WESTERN Australia is facing a $500 million bill to upgrade its ageing electricity transmission infrastructure or face increasing problems in rural areas.
Opposition Leader Colin Barnett told WA Business News he received advice from Western Power in 2000 that the $500 million needed to be spent over five years starting from 2001.
That money was not being spent, according to Mr Barnett.
“What this Government is doing is maintenance. The real problem is in the transmission infrastructure. It needs to be upgraded,” he said.
WA’s new Energy Safety Directorate director Albert Koenig released a report in June on consumer complaints about the reliability of electricity supply on the SWIS (South West Interconnected System).
In that report he identified that the most significant complaints were from Toodyay (59), Bremer Bay (38) and Koorda (22).

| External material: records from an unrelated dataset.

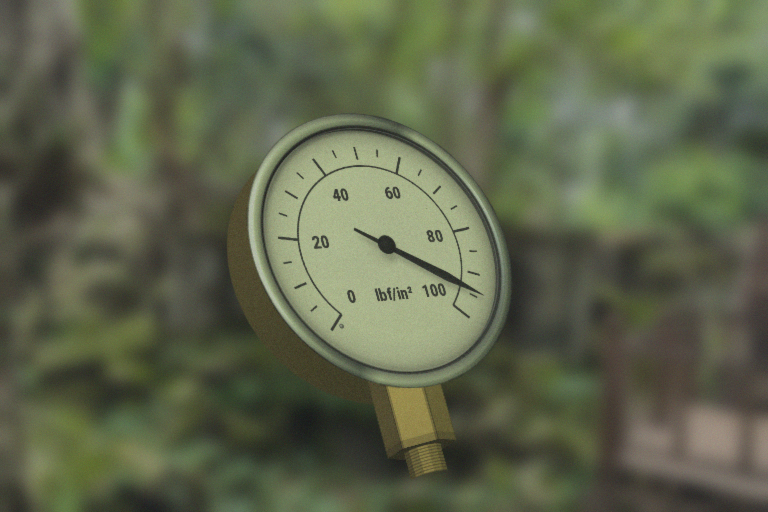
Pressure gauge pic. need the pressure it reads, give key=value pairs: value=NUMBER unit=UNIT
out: value=95 unit=psi
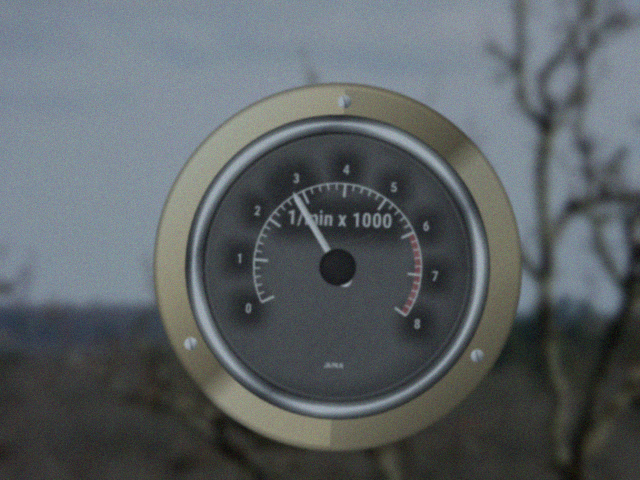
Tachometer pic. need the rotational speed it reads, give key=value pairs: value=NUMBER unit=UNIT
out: value=2800 unit=rpm
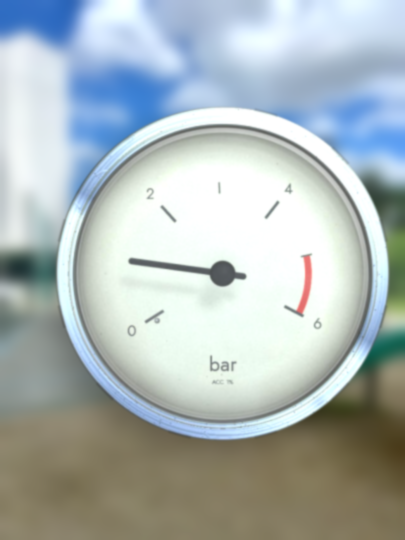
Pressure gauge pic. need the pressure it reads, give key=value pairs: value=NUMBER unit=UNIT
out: value=1 unit=bar
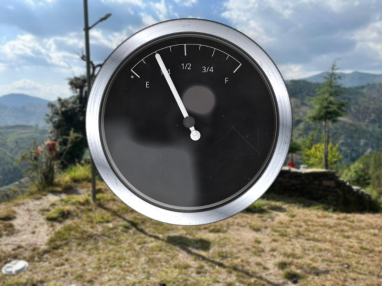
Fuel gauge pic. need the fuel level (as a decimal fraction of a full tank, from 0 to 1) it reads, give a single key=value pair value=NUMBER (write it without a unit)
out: value=0.25
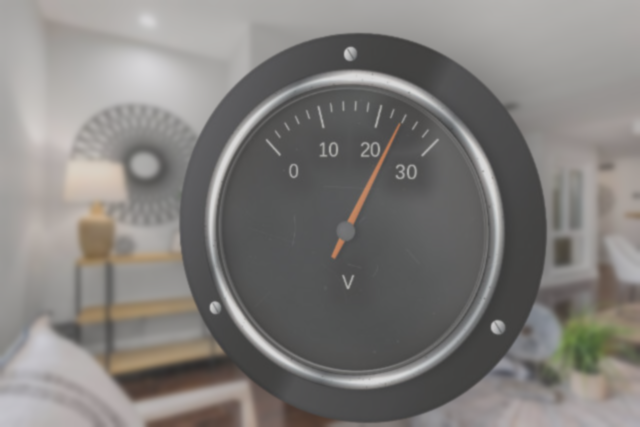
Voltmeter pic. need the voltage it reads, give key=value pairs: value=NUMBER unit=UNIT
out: value=24 unit=V
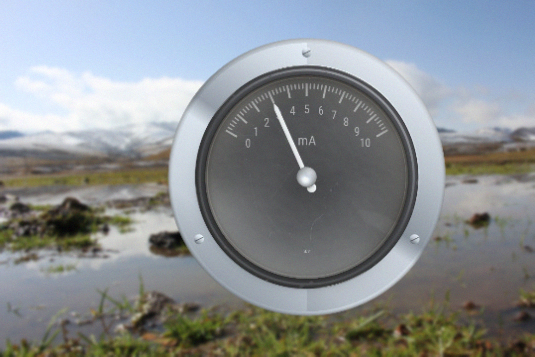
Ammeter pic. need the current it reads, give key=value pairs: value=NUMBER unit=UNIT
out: value=3 unit=mA
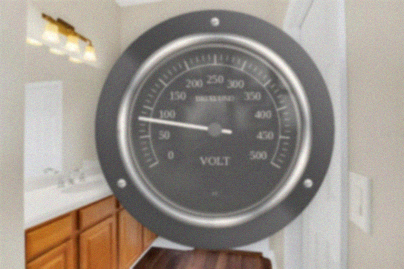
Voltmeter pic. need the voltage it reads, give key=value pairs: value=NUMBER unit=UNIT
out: value=80 unit=V
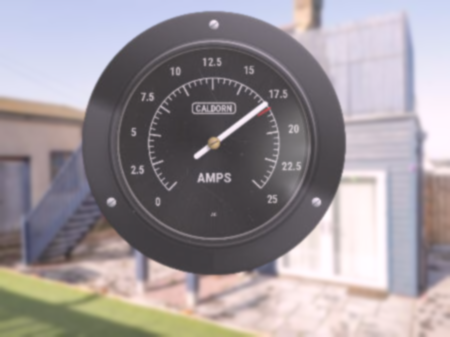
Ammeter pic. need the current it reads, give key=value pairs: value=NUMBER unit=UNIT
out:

The most common complaint was failure of electricity supply on a regular basis.
A lot of those problems stem from the fact that the electricity demands in those communities have gone beyond the means of infrastructure, which was installed in the 1960s to cope with 1960s demands.
While the Government agrees there is a problem, it disagrees with the cost.
A spokesman for Energy Minister Eric Ripper said the $500 million claim was “a nonsense”.
However, he admitted that the actual cost of upgrading WA’s electricity infrastructure had not been quantified.
Electricity industry figures say a “substantial” amount is needed.
Mr Ripper’s spokesman said the Government had trebled its spending on line maintenance on the SWIS to $29.4 million this year and $18.6 million on distribution and capital works.
“That’s compared with the $11.6 million in the last year of the Coalition Government,” he said.